Why is singing/playing an instrument off-key a thing? Why are some frequencies of the acoustic wave okay and some not okay?

521 views

Why is singing/playing an instrument off-key a thing? Why are some frequencies of the acoustic wave okay and some not okay?

In: 13

15 Answers

Anonymous 0 Comments

I see two interpretations of your question, without understanding your knowledge level. Out of key could be referring to notes that are not in the scale or key the music is in. The alternative would be e.g. If the singer is attempting to sing the correct note but misses.

So the word you may be looking for is diatonic, which would be a note that is in the current key.

Music that is only consonant tends to be pretty boring.
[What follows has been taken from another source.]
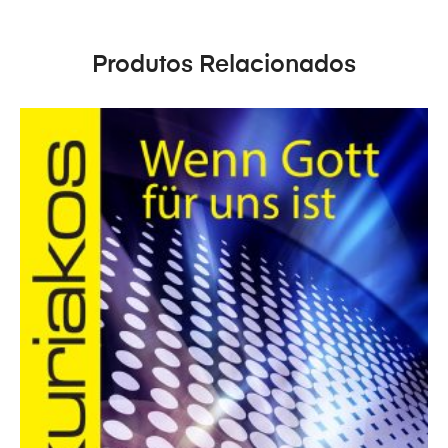
Produtos Relacionados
For example, a lot of children’s music uses only consonant, diatonic notes. There is nothing wrong with this, per se, but a lot of the things that make music interesting are when your expectations are broken. The song Mary Had a Little Lamb is a very good example of a song that has no dissonance in it. It goes up and down the major scale in a pleasant and completely unsurprising way.

Now, what is consonance and dissonance? It is a physical relationship between the tones in music. Tones that are simple ratios of each other sound consonant. That is, for example, a 400hz tone with a 300hz tone. That’s a 4:3 ratio. For every four cycles of one sound, there are 3 of the other. These will sound cinsonant together because they line up frequently.
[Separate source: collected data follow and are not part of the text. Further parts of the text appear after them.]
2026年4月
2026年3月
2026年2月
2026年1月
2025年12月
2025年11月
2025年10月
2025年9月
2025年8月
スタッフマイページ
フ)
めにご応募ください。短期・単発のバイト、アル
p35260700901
By comparison, a 141:100 ratio is not a simple ratio, nor is it close to a simple one. So these will sound dissonant together.

If you’re singing and you miss a note by a tiny bit, our ears cover a bit and will agree with it and think it sounds fine, if not perfect. But if you sing too far off, rather than a nice simple ratio, you sing an ugly ratio, and it sticks out like a sore thumb. It’s even possible to miss a dissonant note and sing a consonant one by accident. If someone does this when singing a song you know, it’ll sound wrong even though it is consonant.

Almost all music has some dissonance in it. Some dissonance is gentle. Some is grating. Some is invigorating!* Some won’t even feel dissonant, but it might be an unexpected note or chord that adds some color or feeling to the music. Most is in between. You can’t just mash random keys on a keyboard together, because you’ll hit a lot more dissonant notes than sounds good together.

But dissonance used wisely gives you a feeling of tension. Tension is good. And then, usually, but not always, the song may resolve that tension by shifting to notes that are more consonant, and this will release that tension and feel good. Not all music is structured like this, of course, but most is.

For an example of some extremely dissonant music made to sound quite beautiful, here is Eric Whitacre, who writes choral music that uses a lot of chords that have a bunch of “wrong” notes – but he does this to great effect in this cover of a familiar song, which itself has quite a bit of dissonance in it too:

For an example of some invigorating or whimsical dissonance, listen to the Simpsons theme song. When. They sing “the SIMPsons”, that “simp” is a dissonant note that would be out of key in the major scale. If they sang the “right” note, it would sound a lot more boring. The bass line also uses that same dissonant interval too.